Над головой пустил пулеметную очередь дятел. Сухая осина гулко бросила в лес позывную дробь. А дятел, опершись на хвост, крутил своей махонькой танковой башней. Слушал. И вдруг пришел торопливый отзвук. И дятел, вздрогнув, с неистовым восторгом отстрелялся — даль откликнулась тихим, как эхо, перестуком.
А потом дятлу не ответили. И раз и другой. А он расстреливал и расстреливал свое одиночество, пока не заела его безнадежная осенняя тишина.
Тучин схватил еловую шишку и запустил ее в дятла. Постоял, добавил: «Что-то ты, парень, не так сказал, не то коленце выкинул…»
Развел костер. Прикурил. Выставил к огню коленки. Мысли его были торопливы и перекидчивы, как это вздутое ветром пламя. Он думал, «Егор» ли Горбачев. И если нет, имеет ли он, забытый разведчик, право раскрыть себя. Или следует ему до поры до времени оставаться «Иваном», не помнящим родства?
До какой поры, до какого времени? Жизнь чем дальше, тем больше казалась не только бессмысленной, но и преступной.
С прищелком горела ольха. Безжизненно опепленная головня выстреливала вдруг кусок обугленного слоя, и под ним открывался зной свежего огня…
Оккупация района началась в октябре 1941 года. За две недели, что отсиживался дома, в горне-шелтозерских деревнях утвердился новый миропорядок. Шепотом, криком ходили слухи…
— Колхозы, слышь, распущают. Скотину с инвентарем описывают. Хлеб, какой в амбарах был, из амбаров на машины и в Ладву, к поездам.
— Народ переписывают. Русских, тех сразу в концлагеря. А у Коли-то у Гринина отец русский, мать из вепсов. Так неужто семью разоймут?
— В Галимовой Сельге Мария Игнатова отравилась. 19 лет, снасильничали, говорят, Записку оставила: «Я, — пишет, — больше таких гадов терпеть не могу. Ухожу от вас, а вы ждите. Наши за озером. Они скоро придут…»

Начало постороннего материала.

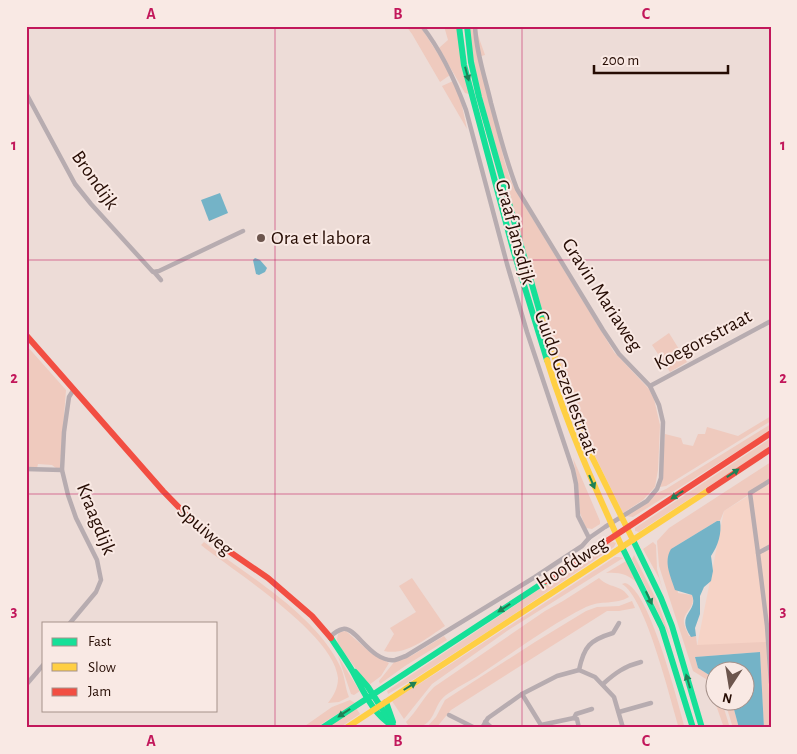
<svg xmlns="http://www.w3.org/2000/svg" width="797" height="754" viewBox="0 0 797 754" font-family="'Alegreya Sans',sans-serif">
  <rect width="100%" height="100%" fill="#eddcd7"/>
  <path fill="#f6d3c6" d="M771,482V728H764L760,652L695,656L724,511Z"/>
  <g fill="#efcabe">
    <path d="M406,26H420L449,71L450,75L440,82L412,34Z"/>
    <path d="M444,26H457L469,94L465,93L439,48L448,40Z"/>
    <path d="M469,26H477C477,36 482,45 485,55L478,57L505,163L510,179L520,198L614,352L649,389L654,399L660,425L658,470L655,487L643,500L623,513L593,452L588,436L554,351L529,268L481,93L473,58Z"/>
    <path d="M453,81L461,101L467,129L442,86Z"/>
    <path d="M669,333L687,362L670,372L652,345Z"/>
    <path d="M26,345L66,390L60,468H56L52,465L38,464L37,468L26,467V416L28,410L26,408Z"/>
    <path d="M771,416V421L666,486L660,487L665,434L681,438L683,444L693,446L698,434H705L707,427L738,436Z"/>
    <path d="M771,424V430L633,517L625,516L657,493L666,489Z"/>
    <path d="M771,438V446L643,529L639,532L635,531V528Z"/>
    <path d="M573,458L600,521V524L592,529L586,528L580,513L578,485Z"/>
    <path d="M771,462V480L724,511L720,521H717L671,549L678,593L692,595C696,606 686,610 684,619C683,624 687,631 689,636H696L697,645L766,642L771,728H764L760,652L695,657L698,668L714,678V684L693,671L659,566L657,541L669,528Z"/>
    <path d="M204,542C249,577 316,614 341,668C345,677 345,688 349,697L339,702L328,703C334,695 338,688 338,678C334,634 235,572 201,545Z"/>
    <path d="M613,542L616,543L614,547L496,626L414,679L388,694L387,691L608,543Z"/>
    <path d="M653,542L656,545L657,569L663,591L659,578L643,549Z"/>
    <path d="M634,555L658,603L671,639L632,559Z"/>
    <path d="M615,557H619L623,558L507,631L432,684L404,719L392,701L446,667Z"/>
    <path d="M626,561L637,583C628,574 619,572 606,573Z"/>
    <path d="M412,578L445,626C427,638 406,656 384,651L394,634L390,628L416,612L399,586Z"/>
    <path d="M599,578C610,589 621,584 629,597C616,605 600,600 586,607C550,625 518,649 485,671C474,679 461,685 449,693C430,704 439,728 410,728L406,722C417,711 423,698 434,687L545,611L563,601Z"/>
    <path d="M625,583C649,588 678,703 685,728H679C670,699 646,598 622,584Z"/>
    <path d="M632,601L635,608L619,611H607L451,710L436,728H426L436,717L445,700L535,642L586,611L597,607L619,606Z"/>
    <path d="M346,631L372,654L389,663L381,676L369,685L361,676L338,644L337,639L338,634L340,632Z"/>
    <path d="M444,636L447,640L405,666L380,684L379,681L395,661L411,656Z"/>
    <path d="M338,656L359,690L360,691L354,695L351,694Z"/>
    <path d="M350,700L355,703L315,728H302L332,707Z"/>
    <path d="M715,702H722L730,728H724Z"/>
    <path d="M725,702H732L739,728H733Z"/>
    <path d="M356,708L360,714L339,728H327Z"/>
  </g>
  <g fill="#74b3c7">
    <path d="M220,193L228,213L209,221L201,200Z"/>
    <path d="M255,258L260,260L267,268L265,272L259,275L256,274L253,260Z"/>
    <path d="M717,521H720C722,533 718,546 711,556L713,571L711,581L704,587L700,596V614L695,628L696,636L691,637C675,613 699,612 692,595L675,590C671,577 663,562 671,549Z"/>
    <path d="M760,652L764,728H739L732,702H744V672H714V678L698,668L695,657Z"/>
  </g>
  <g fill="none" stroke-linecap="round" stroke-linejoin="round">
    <g stroke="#b7acb0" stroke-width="4.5">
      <path d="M422,26C442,52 455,80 466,110L507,264L527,332L573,470L576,484L578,516L589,538"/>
      <path d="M26,93L75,184L91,204L153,272L159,271L243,231"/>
      <path d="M155,273L161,280"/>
      <path d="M650,386L771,321"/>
      <path d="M26,469L62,470"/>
      <path d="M771,546L758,553L767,626L771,683"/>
      <path d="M758,553L750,493L771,480"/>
      <path d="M70,623L96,592L101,580L97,560L76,518L68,495L62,470L64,432L69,397L74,389"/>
      <path d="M330,637C333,634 338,630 343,629C356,626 371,663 395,660C399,659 403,657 406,656L535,577L582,546L589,538L605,527L647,501L657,489L661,478L663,422L659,405L650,386L619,354L603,330L517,189C506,161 499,132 491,103C485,77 476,52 475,26"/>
      <path d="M579,670C584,646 590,640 613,633L619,623"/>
      <path d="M603,684C615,673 625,666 641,662"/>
      <path d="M26,685L44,664"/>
      <path d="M522,694L541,725L574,718L577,719L579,728"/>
      <path d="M619,712L651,703"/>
      <path d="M449,715L475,728"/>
      <path d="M574,718L576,714L592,709"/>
      <path d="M485,722L492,728"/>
      <path d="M482,728L488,718L522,694L557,676L579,670L595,677L614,697L623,728"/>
    </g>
    <g stroke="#16e098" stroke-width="6">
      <path d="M459,26L464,65L513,249L547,360"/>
      <path d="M467,26L471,62L479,97L542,320"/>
      <path d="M633,540L661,598L672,626L702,728"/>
      <path d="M622,547L662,628L693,728"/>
      <path d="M331,638C338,649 346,660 353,672C364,692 373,714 393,726"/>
      <path d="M355,672L368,687L388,718"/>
      <path d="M386,702L393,722"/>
      <path d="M322,728L546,581"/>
    </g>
    <g stroke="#ffcf43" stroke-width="6">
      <path d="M542,320L564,384L591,455L633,540"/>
      <path d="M547,360C567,425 594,486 622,547"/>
      <path d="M346,728L709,490"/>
    </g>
    <g stroke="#f24e42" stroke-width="6">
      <path d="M26,335L163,491L198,527L217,543L268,578L312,616L331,638"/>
      <path d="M709,490L771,449"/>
      <path d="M546,581L771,433"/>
    </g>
  </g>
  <defs><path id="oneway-solid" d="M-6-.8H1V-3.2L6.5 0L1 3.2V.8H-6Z" transform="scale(1.25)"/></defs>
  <g fill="#1d8155">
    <use href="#oneway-solid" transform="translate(467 74) rotate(75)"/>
    <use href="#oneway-solid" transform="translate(733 473) rotate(-34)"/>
    <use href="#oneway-solid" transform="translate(592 482) rotate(67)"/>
    <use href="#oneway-solid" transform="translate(677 495) rotate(147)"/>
    <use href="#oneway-solid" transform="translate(649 598) rotate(65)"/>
    <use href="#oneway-solid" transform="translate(504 608) rotate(147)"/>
    <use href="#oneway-solid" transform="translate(688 681) rotate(-106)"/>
    <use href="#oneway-solid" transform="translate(410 686) rotate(-32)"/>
    <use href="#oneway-solid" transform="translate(344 713) rotate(146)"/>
  </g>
  <path fill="none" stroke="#c2185b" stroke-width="1" stroke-opacity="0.55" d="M275,26V728M522,26V728M26,260H771M26,494H771"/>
  <circle fill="#6c554d" stroke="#f9e9e4" stroke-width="2" cx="261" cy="238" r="5"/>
  <g text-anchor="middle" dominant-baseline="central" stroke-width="4" stroke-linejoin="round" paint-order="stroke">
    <g font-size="20" fill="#260c03" stroke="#f9e9e4">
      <text transform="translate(95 180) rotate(55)">Brondijk</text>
      <text transform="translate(515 232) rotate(75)">Graaf Jansdijk</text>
      <text transform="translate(602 295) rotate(57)">Gravin Mariaweg</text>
      <text transform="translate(703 340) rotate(-28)">Koegorsstraat</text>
      <text transform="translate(566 383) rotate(70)">Guido Gezellestraat</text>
      <text transform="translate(96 519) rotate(68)">Kraagdijk</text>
      <text transform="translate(205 530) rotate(41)">Spuiweg</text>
      <text transform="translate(572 563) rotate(-33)">Hoofdweg</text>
    </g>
    <g font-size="20" fill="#260c03" stroke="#f9e9e4" text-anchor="start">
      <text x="271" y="238">Ora et labora</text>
    </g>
  </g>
  <rect width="797" height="754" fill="none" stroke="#f9e9e4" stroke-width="55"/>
  <rect x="42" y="622" width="175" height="90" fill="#f9e9e4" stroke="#a5918a"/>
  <rect x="52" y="638" width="25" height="8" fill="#16e098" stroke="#a5918a"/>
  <text x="88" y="646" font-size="15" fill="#260c03">Fast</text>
  <rect x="52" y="663" width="25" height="8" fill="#ffcf43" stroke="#a5918a"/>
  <text x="88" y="672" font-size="15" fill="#260c03">Slow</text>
  <rect x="52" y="688" width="25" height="8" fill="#f24e42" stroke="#a5918a"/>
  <text x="88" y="696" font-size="15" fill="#260c03">Jam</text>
  <g transform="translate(730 686) rotate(192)"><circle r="24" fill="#f9e9e4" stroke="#a5918a"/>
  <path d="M0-4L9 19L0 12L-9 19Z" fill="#6c554d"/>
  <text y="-8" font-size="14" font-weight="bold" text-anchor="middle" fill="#260c03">N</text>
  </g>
  <path d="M594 65v8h134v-8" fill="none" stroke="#260c03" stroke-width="2.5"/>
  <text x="602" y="65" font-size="15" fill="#260c03" stroke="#f9e9e4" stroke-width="4" paint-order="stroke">200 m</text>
  <rect x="28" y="28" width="742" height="698" fill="none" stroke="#c2185b" stroke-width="2"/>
  <g font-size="16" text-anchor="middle" font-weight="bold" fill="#c2185b">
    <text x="151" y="19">A</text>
    <text x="398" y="19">B</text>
    <text x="646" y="19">C</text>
    <text x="14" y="150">1</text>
    <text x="783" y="150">1</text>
    <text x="14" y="383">2</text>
    <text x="783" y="383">2</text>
    <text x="14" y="616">3</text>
    <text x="783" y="616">3</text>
    <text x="151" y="746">A</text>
    <text x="398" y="746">B</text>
    <text x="646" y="746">C</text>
  </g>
</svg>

В Погосте торг идет. Торгует сам комендант, а цены штаб полиции установил. Лошадь — 20—25 тысяч марок, корова — от 2 до 5 тысяч. Колхозный хлеб на корню — 4000 марок за гектар. Где ж таких марок наямиться?
— Кредит какой-то открыли. Нюрка Реполачева взяла двадцать тысяч, а купить чего боится. Ревмя ревет.
— В лавке, Митрий, шаром покати. Немецкие карманные фонарики — двадцать девять марок, расчески — тридцать шесть марок, коробка спичек — полторы, галеты по четыреста марок за ящик. И больше ничевошеньки. А за прилавком стоит сестра Ваньки Явгинена Софья. Губы насандалены, трое бус нацеплено. Скоро, говорит, вам, большевички, модельные лапти завезут.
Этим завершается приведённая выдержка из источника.